Exercise aim »
Continue the text on challenging arbitrators from the point where it stops, before the records that follow it.

Text section »
>>>>>

8. Grounds for challenge

  • When a person is approached in connection with his possible appointment as an arbitrator, he shall disclose in writing any circumstances likely to give rise to justifiable doubts as to his independence or impartiality.
  • An arbitrator, from the time of his appointment and throughout the arbitral proceedings, shall, without delay, disclose to the parties in writing any circumstances referred to in sub-section (1) unless they have already been informed of them by him.
  • An arbitrator may be challenged only if
    • circumstances exist that give rise to justifiable doubts as to his independence or impartiality, or
    • he does not possess the qualifications agreed to by the parties.
  • (4) A party may challenge an arbitrator appointed by him, or in whose appointment he has participated, only for reasons of which he becomes aware after the appointment has been made.

9.Challenge procedure

  • Subject to sub-section (4), the parties are free to agree on a procedure for challenging an arbitrator.
  • Failing any agreement referred to in sub-section (1), a party who intends to challenge an arbitrator shall, within fifteen days after becoming aware of the constitution of the arbitral tribunal or after becoming aware of any circumstances referred to in sub-section (3) of section 12, send a written statement of the reasons for the challenge to the arbitral tribunal.
  • Unless the arbitrator challenged under sub-section (2) withdraws from his office or the other party agrees to the challenge, the arbitral tribunal shall decide on the challenge.
  • If a challenge under any procedure agreed upon by the parties or under the procedure under sub-section (2) is not successful, the arbitral tribunal shall continue the arbitral proceedings and make an arbitral award.
  • Where an arbitral award is made under sub-section (4), the party challenging the arbitrator may make an application for setting aside such an arbitral award in accordance with section 34.

<<<<<

Dataset content »

>>>>>

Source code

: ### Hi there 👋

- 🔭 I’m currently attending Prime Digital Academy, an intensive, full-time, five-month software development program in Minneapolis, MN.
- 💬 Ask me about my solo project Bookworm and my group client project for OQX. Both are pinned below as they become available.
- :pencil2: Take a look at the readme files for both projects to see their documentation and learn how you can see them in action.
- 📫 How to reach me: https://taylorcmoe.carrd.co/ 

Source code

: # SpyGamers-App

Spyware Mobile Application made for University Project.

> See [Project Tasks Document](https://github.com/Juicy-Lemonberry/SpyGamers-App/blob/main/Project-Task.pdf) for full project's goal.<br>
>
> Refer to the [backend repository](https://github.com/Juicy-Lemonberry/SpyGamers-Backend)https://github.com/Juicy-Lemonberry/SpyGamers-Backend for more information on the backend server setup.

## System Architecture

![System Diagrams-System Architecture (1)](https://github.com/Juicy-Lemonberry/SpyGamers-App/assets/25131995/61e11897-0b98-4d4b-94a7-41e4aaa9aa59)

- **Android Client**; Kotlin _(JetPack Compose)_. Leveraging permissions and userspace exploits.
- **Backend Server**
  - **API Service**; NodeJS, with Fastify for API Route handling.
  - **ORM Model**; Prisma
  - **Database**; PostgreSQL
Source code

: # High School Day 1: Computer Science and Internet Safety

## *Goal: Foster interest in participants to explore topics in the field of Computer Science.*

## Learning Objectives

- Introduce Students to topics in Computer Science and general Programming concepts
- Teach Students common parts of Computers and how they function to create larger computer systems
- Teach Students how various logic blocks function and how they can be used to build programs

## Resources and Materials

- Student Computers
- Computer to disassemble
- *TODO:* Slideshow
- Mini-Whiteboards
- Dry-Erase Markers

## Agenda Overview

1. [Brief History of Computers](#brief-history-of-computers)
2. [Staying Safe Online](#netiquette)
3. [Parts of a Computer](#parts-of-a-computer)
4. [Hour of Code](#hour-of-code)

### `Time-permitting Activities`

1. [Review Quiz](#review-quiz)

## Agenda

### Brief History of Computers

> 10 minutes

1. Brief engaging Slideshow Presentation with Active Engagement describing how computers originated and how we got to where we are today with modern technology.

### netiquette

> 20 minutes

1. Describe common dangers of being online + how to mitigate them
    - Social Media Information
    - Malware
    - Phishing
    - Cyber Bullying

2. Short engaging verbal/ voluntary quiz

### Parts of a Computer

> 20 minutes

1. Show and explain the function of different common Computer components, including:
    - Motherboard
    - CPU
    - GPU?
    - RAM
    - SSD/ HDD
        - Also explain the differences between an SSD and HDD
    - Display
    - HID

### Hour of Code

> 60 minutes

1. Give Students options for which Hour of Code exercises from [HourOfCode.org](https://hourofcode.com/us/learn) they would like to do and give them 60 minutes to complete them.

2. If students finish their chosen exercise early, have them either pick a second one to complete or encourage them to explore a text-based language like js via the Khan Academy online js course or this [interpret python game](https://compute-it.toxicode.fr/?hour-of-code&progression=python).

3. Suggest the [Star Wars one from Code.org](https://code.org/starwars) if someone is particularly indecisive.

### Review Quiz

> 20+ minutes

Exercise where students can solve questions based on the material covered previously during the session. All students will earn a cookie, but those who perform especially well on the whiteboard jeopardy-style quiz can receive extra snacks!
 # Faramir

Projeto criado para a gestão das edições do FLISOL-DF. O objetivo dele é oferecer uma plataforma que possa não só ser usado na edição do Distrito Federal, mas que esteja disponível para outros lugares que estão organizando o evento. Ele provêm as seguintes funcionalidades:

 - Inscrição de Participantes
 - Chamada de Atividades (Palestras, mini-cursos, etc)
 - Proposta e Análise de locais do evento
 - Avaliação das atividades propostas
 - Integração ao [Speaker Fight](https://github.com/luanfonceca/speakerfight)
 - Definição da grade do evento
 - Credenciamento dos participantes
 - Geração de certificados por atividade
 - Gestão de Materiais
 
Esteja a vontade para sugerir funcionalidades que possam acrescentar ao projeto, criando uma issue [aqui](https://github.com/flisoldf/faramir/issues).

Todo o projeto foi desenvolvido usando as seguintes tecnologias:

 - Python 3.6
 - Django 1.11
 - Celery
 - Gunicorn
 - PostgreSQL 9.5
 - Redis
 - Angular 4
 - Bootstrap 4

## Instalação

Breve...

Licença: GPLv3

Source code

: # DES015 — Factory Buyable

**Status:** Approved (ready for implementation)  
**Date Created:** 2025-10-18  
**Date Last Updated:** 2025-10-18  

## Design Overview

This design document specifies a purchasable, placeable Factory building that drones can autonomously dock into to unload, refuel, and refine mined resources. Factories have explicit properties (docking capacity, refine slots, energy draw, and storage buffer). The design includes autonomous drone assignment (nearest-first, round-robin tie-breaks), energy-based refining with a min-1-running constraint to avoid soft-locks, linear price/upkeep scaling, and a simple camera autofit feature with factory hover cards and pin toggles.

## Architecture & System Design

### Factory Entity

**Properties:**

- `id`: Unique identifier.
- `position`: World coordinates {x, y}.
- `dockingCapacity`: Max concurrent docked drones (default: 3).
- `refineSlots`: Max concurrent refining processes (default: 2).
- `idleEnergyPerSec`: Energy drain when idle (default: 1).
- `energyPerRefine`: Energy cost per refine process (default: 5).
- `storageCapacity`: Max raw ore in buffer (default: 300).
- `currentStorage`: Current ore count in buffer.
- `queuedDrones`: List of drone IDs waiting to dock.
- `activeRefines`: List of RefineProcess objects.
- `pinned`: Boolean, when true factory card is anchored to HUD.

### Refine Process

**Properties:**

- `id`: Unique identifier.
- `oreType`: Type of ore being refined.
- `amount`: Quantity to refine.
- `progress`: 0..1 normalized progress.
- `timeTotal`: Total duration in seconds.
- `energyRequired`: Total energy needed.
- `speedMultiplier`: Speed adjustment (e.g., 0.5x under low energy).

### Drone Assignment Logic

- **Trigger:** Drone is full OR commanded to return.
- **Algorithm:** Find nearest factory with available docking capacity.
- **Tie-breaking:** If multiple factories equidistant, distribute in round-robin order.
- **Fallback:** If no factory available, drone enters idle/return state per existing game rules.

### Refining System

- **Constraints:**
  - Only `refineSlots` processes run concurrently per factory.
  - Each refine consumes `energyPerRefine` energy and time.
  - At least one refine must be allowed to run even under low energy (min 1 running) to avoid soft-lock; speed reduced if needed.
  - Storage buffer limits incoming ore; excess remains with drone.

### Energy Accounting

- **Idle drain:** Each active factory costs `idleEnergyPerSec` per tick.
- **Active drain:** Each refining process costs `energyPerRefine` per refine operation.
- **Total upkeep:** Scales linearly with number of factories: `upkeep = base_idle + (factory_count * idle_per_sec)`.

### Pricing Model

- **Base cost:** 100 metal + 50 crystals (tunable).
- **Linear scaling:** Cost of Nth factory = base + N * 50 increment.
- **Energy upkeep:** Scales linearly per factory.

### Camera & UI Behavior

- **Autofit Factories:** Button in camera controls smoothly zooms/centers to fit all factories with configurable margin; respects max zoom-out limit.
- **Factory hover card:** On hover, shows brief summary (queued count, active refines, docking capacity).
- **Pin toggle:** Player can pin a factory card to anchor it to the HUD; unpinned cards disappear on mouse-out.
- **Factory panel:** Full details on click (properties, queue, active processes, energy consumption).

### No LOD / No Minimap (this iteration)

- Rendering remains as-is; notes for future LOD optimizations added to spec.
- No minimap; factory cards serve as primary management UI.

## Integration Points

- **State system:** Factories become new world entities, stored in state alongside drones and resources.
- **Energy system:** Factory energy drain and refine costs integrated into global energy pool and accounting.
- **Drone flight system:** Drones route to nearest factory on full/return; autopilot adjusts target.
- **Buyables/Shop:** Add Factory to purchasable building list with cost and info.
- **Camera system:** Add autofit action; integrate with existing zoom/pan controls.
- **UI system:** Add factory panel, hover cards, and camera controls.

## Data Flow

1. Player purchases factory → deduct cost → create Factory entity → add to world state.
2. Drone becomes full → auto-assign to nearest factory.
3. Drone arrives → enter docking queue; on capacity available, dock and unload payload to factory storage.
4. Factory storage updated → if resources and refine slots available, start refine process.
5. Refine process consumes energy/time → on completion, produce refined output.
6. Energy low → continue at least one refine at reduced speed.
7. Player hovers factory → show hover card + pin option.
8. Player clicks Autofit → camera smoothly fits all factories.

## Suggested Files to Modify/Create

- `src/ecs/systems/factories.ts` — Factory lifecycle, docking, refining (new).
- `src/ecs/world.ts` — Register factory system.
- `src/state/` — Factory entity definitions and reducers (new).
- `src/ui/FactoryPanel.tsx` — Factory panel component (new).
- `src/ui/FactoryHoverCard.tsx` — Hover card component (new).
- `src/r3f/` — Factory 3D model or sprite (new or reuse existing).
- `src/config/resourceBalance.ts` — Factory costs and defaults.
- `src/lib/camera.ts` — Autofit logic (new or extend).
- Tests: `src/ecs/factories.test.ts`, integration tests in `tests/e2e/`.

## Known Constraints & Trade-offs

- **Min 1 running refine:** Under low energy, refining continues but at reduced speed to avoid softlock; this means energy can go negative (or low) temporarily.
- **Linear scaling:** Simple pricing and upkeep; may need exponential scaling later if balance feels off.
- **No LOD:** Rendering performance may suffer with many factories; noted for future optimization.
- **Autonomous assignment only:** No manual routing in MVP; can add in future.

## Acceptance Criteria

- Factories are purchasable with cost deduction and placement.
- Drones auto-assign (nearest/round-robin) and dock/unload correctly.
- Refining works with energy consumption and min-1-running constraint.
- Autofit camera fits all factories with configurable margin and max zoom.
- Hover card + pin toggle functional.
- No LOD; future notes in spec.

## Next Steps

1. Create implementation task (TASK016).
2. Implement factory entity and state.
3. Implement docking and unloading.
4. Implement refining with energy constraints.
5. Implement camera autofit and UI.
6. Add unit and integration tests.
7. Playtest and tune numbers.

<<<<<

Output »
  • Where an arbitral award is set aside on an application made under sub-section (5), the Court may decide as to whether the arbitrator who is challenged is entitled to any fees.

10.Equal treatment of parties

The parties shall be treated with equality and each party shall be given a full opportunity to present his case.

11.Place of arbitration

(1) The parties are free to agree on the place of arbitration.
(2) Failing any agreement referred to in sub-section (1), the place of arbitration shall be determined by the arbitral tribunal having regard to the circumstances of the case, including the convenience of the parties.
(3) Notwithstanding sub-section (1) or sub-section (2), the arbitral tribunal may, unless otherwise agreed by the parties, meet at any place it considers appropriate for consultation among its members, for hearing witnesses, experts or the parties, or for inspection of documents, goods or other property.

12.Language

(1) The parties are free to agree upon the language or languages to be used in the arbitral proceedings.

(2) Failing any agreement referred to in sub-section (1), the arbitral tribunal shall determine the language or languages to be used in the arbitral proceedings.

(3) The agreement or determination, unless otherwise specified, shall apply to any written statement by a party, any hearing and any arbitral award, decision or other communication by the arbitral tribunal.

(4) The arbitral tribunal may order that any documentary evidence shall be accompanied by a translation into the language or languages agreed upon by the parties or determined by the arbitral tribunal.

13. Failure or impossibility to act

  • The mandate of an arbitrator shall terminate if
    • he becomes de jure or de facto unable to perform his functions or for other reasons fails to act without undue delay; and
    • he withdraws from his office or the parties agree to the termination of his mandate.
  • If a controversy remains concerning any of the grounds referred to inclause (a) of sub-section (1), a party may, unless otherwise agreed by the parties, apply to the Court to decide on the termination of the mandate.
  • If, under this section or sub-section (3) of section 13, an arbitrator withdraws from his office or a party agrees to the termination of the mandate of an arbitrator, it shall not imply acceptance of the validity of any ground referred to in this section or sub-section (3) of section 12.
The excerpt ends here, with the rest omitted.